There is a silver lining. I got to explore and see some friends I haven’t seen in awhile, like Joey DeNova, who is basically like my older brother. I got to go down south and hang out with him while I was training with the Marines, so that was nice. I’m living life, you know? I’m a broke post-grad with no job, but I am still getting to do a lot of things. I just wish I could find something where I could be financially stable on my own and still be able to do this kind of stuff, but I think everyone wants to do that.
But hopefully, we do get some guys at the RTC to where even if I do come over here (Sweden) for three weeks, if I get a main partner, he can still practice with the NYRTC kids or he could come with me. To be honest, right now just because of where I am in the sport, I really have to focus on myself and be a little selfish with everything.

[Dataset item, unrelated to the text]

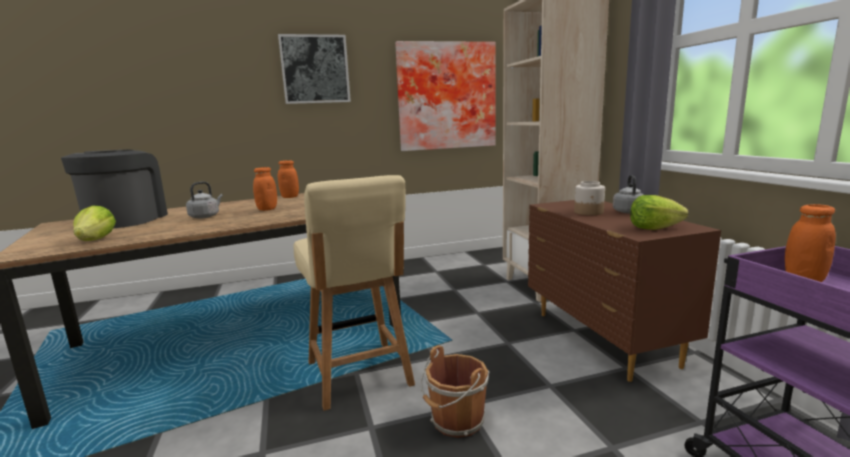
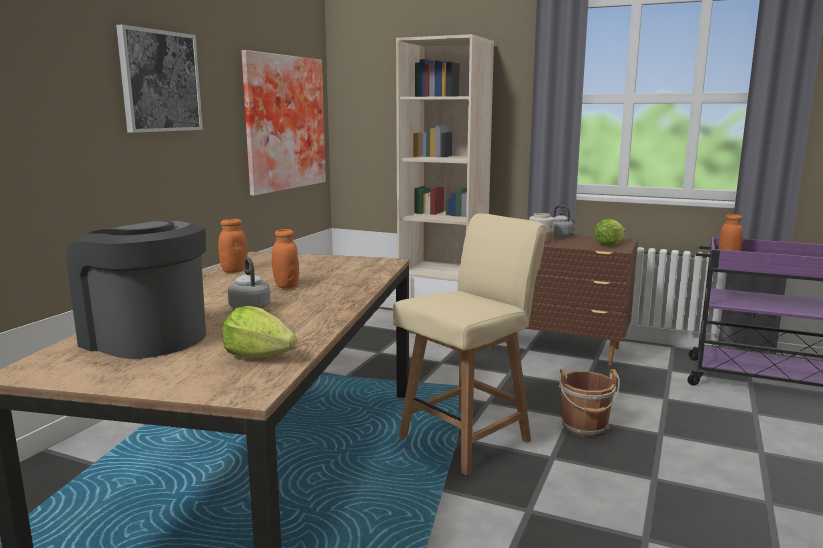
camera: 50 degrees left, 0 degrees up
beige chair [293,175,415,411] -> beige chair turned 60 degrees counterclockwise [392,214,547,475]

5PM: While you were at NMU, you were considered a very good prospect and that hasn’t changed. On the same token, I’m going to assume that some of your results at the last few domestic events haven’t met your expectations. Even still, you’re a legitimate contender at 67 kilos. The question is, do you feel that way? Do you believe you’re a problem for your former teammate Alex Sancho, Ellis Coleman, and those types? Or do you feel you still need to ripen on the vine a little more as we head into the Open and the Trials?
Jessy Williams: The match with (Ray) Bunker (in the Bill Farrell Memorial finals), I was a little messed up mentally the two weeks before with the passing of Aghasi Manukyan. My diet was bad, and I just didn’t go into that feeling good at all. But now it’s getting my head on straight for this next month and then the two months between the Open and the Trials. The Open is the tester, the feeler, to get out there and see what I can do, see what happens, and then correct the mistakes before I go to Trials. I technically don’t have to go to the Open, I already qualified for the Trials. But I want to go in there and try everything, try my moves and make it so I can get to my positions. Against Bunker, I didn’t get to my positions. I have my few things I can get to that I feel are specific to my style, and then get on top. My goal is to get on top and get my lock.
Obviously, I didn’t do that (in New York) and so that’s why I am out here, to fix those things. To tweak a couple more things and stay in shape, get on track, and make a run for that spot. In my head, I think I can do it. I mean, why else would I still be doing this? If I didn’t think I could do it then I should just retire and continue on with my life, get a job, or go to grad school or something. But I think I’ve got a good crack at for this year, and if not, then I’ll just fix the little things and go right back at it for the year after. And then we get ready for the big show the year after that. Really, these next two years are the “tweak” years. Thor Masters was a tweaking. This is tweaking, this is fixing the little problems and I’ve got people here who will help me fix the little things I need to get better at, whereas at Northern, you can’t get as specific as you want. At Cornell, I can get more specific. I’m trying to do that, that’s what I am in it for. That’s why I’m here and I think I can do it.